Gecko embeddability is a hindsight. Don't embed Gecko. Use CEF in multi process mode, because once again multiprocess does not mean requiring multithreading(or atleast, in a way that would inhibit the current singlethreading pipeline.)
CEF is NOT a way to deprecate DreamSeeker. Raw native performance is way too much better to deprecate DS over the webclient, despite how nice the webclient is. CEF is to improve the performance, capability and add functionality for both DreamSeeker and the webclient together, not to drift them apart.
I noticed that there were some projects to enable html5 and css3 on legacy browsers, such as IE8.

https://github.com/afarkas/html5shiv
http://modernizr.com/

You could probably change the renderer of byond's embedded IE to edge by default, and add CSS+HTML5 support inherent.
Then you could use one of those shiv scripts as a fallback if the host browser is older than IE10.

So theoretically, you could ditch flash, and get guaranteed html5 and JS and CSS3 without having to change the browser setup, and it (might) even work on wine.
So theoretically, you could ditch flash, and get guaranteed html5 and JS and CSS3 without having to change the browser setup, and it (might) even work on wine.

It's already possible to force IE into edge mode in BYOND. This enables HTML5 and CSS3.

It uses whatever version of windows is installed on the user's machine by default.
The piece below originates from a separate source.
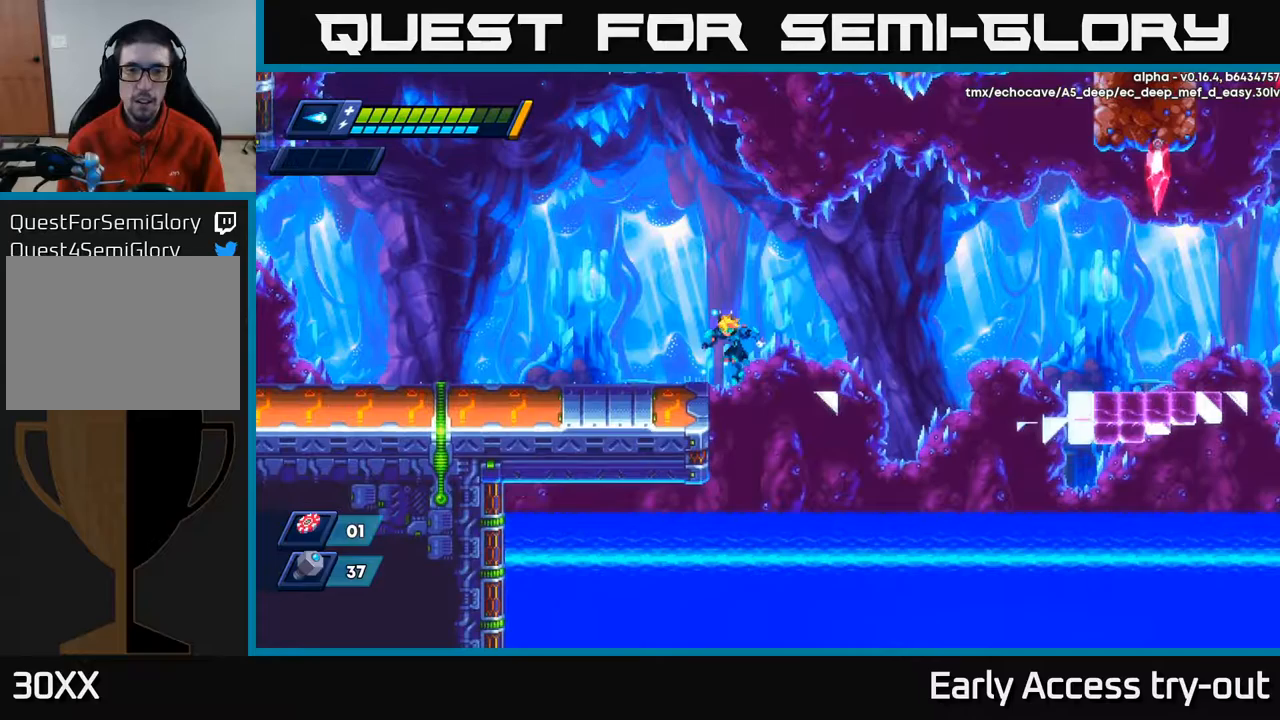
{"buttons": [], "left_stick": "center", "right_stick": "center", "events": [[100, "A", "up"], [100, "R2", "up"], [200, "R2", "down"], [233, "A", "down"], [317, "A", "up"], [333, "R2", "up"], [483, "DPAD_LEFT", "up"]]}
Check out my tutorial on the subject:

http://www.byond.com/forum/?post=1823526

The above tutorial allows you to put a browser into edge mode as well as detect what version of IE they are using despite IE being broken and not reporting its version properly in quirks mode.
The issue with pure edge mode without the shivs linked to above is the fact that you can't really utilize it without either forcing people to upgrade (not always possible to go above IE8 for people), or having massive inconsistencies between clients in what CSS and HTML is actually supported.
or having massive inconsistencies between clients in what CSS and HTML is actually supported.

That is a real problem.

But let's be honest, I'd rather ditch anybody who is running a browser that was last updated before 2011.
Yeah, I'm probably going to have to at least throw in a 'this stuff is probably gonna look really terrible if you don't update IE' warning on a lot of my stuff in my upcoming project.

I can honestly live with IE10 support, it's been handling my CSS, HTML and javascript needs fantastically so far. Actually surprised me.
That's why the Shiv. You could have IE10 be the baseline support and use those scripts to still support a good number of CSS3 and HTML5 functions on earlier browsers through javascript based fallbacks.
I believe that particular shiv goes all the way to IE6 as minimum requirements.
If you're not going to put any attempts into CEF atleast find a way to disable compatibility mode.
http://www.byond.com/forum/?post=1823526

This will let you flip IE into edge mode, and I included some code that will let you detect which version of IE is installed.

I posted this further up in the thread.
I've known about that for a long time. The issue is it doesn't work for IE11.
Implementing CEF does a whole lot more than just detecting the IE version.

This is pretty obvious.
Implementing CEF does a whole lot more than just detecting the IE version.

Well yeah. I'm not saying this feature request is useless. I'm just pointing out that HTML5 usage in the browser is already possible for those complaining about the current lack of HTML5 support.

I've known about that for a long time. The issue is it doesn't work for IE11.

It most assuredly does work for IE11. I've just tested it on my machine, and it is reporting that it's running on IE11 and I've accessed IE11-only javascript and CSS features in DS's browser.